22 July 2010

Snopes.com

You know that email you got about helping someone in the UK get a few million dollars out of a bank? Maybe you got an email about missing children or a prayer request for a dying child. Did you wonder if forwarding a message could really get you money from Microsoft?

Hopefully, you have also come across snopes.com. It is a site run by David and Barbara Mikkelson and it is a website to find out the truth about many urban legends on the Internet.

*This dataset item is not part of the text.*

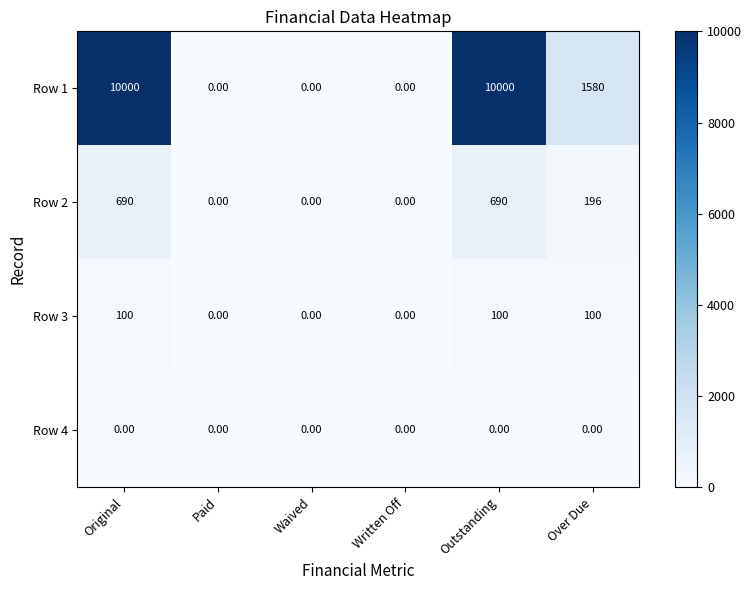

What is the total value across all series at Outstanding?

10790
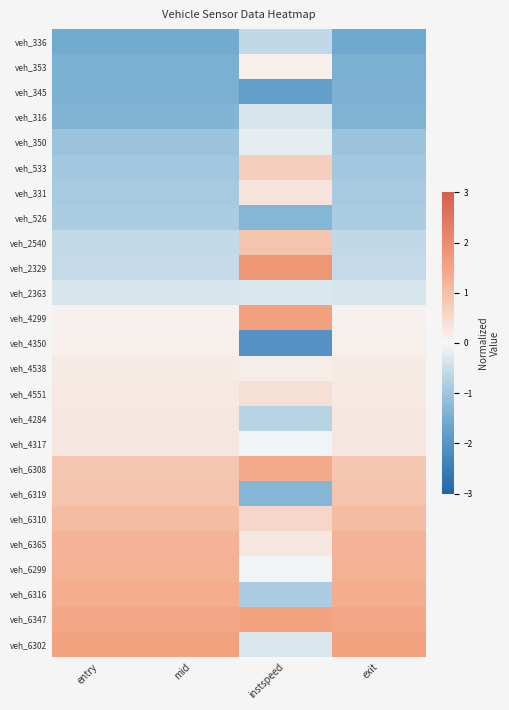

How many data points does each series have?

4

David Pogue did an interview with them on CBS News Sunday Morning segment. They revealed the origin of the name. Snopes is a family of characters in the works of William Faulkner. The Snopes were at the bottom of  "social ladder." The connection to the site's purpose? None.  It's short, easily remembered and distinctive and that's good for a site name and URL.

Which of these Net legends have any truth to them?  Answers at snopes.com


  1. Cellphone companies are going to make cellphone numbers available through a directory assistance service and that will pump your phone number to telemarketers. 
  2. In August, Mars is going to be so close to Earth that it will appear larger than any time in our lifetime. 
  3. Phil Collins told Jews to leave his concert.
  4. An email postcard that you get contains a virus.
  5. A Canadian lawyer left his money to whichever woman had the most babies in the decade after his death.